Attackers could also add an ‘extra layer’ to GenAI tools, enabling them access to all of the data entered into the system. In this case, the model would appear to operate normally; users would have no reason to distrust the tool and might upload all sorts of confidential information. But if a malicious actor has added a ‘man-in-the-middle’ on the user’s device, all the data fed into it will pass into the hands of the attacker. Employees working remotely are especially vulnerable to this type of breach.
AI’s inherent vulnerabilities
But how would an AI system be corrupted in the first place? “Prompt injection is currently the most common form of attack observed against LLMs,” explains Kevin Breen, director of cyber threat research at Immersive Labs. “The focus is on tricking the model into revealing its underlying instructions or to trick the model into generating content it should not be allowed to create.”
Another potential weakness stems from AI’s inability to access data and information that is more current than the system’s most recent training update. To counter this limitation, LLMs have an added capability to incorporate functions into the AI context through a process known as function calling.
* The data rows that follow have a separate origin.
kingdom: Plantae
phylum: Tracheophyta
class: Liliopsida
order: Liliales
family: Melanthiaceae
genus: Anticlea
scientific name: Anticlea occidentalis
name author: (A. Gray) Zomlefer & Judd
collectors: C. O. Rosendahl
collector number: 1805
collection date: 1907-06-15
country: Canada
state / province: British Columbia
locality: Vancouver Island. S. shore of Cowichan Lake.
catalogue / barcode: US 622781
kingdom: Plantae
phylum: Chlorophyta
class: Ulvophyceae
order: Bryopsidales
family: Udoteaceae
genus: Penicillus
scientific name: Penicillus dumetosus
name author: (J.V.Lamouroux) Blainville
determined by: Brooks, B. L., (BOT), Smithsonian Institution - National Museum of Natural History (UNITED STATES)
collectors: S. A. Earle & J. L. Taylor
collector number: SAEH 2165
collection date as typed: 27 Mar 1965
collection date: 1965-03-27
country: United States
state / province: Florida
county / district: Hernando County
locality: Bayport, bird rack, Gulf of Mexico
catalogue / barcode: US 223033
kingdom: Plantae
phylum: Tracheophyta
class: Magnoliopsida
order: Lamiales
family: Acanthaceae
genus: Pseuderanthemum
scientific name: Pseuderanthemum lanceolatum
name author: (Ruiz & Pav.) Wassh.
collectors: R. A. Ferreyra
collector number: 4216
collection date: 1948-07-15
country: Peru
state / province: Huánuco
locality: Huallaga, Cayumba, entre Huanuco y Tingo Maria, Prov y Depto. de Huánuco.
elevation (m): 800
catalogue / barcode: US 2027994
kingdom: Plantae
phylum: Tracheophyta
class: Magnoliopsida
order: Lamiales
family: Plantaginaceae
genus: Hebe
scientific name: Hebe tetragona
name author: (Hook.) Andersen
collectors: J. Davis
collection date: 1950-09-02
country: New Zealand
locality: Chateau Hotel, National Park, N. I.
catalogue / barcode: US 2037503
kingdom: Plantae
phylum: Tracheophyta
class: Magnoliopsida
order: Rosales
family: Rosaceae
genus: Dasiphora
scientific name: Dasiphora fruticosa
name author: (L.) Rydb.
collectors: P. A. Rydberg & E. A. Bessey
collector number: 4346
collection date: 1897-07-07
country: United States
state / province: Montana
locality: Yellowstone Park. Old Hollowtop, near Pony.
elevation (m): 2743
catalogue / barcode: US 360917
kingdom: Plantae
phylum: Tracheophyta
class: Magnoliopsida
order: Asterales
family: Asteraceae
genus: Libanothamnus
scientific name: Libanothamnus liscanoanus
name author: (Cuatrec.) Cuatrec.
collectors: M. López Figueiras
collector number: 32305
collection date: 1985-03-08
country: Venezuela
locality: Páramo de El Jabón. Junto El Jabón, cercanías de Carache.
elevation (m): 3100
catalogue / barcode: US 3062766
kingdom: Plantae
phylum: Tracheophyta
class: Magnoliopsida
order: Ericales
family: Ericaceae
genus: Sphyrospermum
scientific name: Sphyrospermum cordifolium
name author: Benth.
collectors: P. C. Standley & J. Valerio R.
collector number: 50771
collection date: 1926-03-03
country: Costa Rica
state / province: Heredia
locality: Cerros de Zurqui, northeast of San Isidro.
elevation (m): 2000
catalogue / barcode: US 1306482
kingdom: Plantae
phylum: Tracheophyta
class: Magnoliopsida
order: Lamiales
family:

What’s a prompt injection?
These new attack models threaten to turn AI’s capabilities against itself
Breen explains that accessing up-to-date weather information is a common example of such an operation. “Asking an application what the weather is like in London, for instance, will prompt the AI to tell the application what function to use and what data to send. As these functions are sent to the AI, they become part of the context.”
Malicious users can modify the context with a prompt injection and force the AI to list all of its functions, signatures and parameters, warns Breen. “If developers aren’t properly sanitising these results, this can lead to attacks like SQL injection or even code execution, if some functions are able to run code.”
And, since LLMs are used to pass data to third-party applications and services, the UK’s National Cyber Security Centre has warned that malicious prompt injection will become a greater source of risk in the near term.
For this reason, any business training LLMs on sensitive data such as customer records or financial information must be especially vigilant, explains Dr Peter Garraghan, a professor of computer science at Lancaster University. He adds that the risks of improperly secured AI extend beyond data leakage.
“Malicious actors can potentially exploit vulnerabilities to manipulate model outputs, leading to incorrect decisions or biased results. This could have severe consequences in high-stakes applications like credit scoring or content moderation.”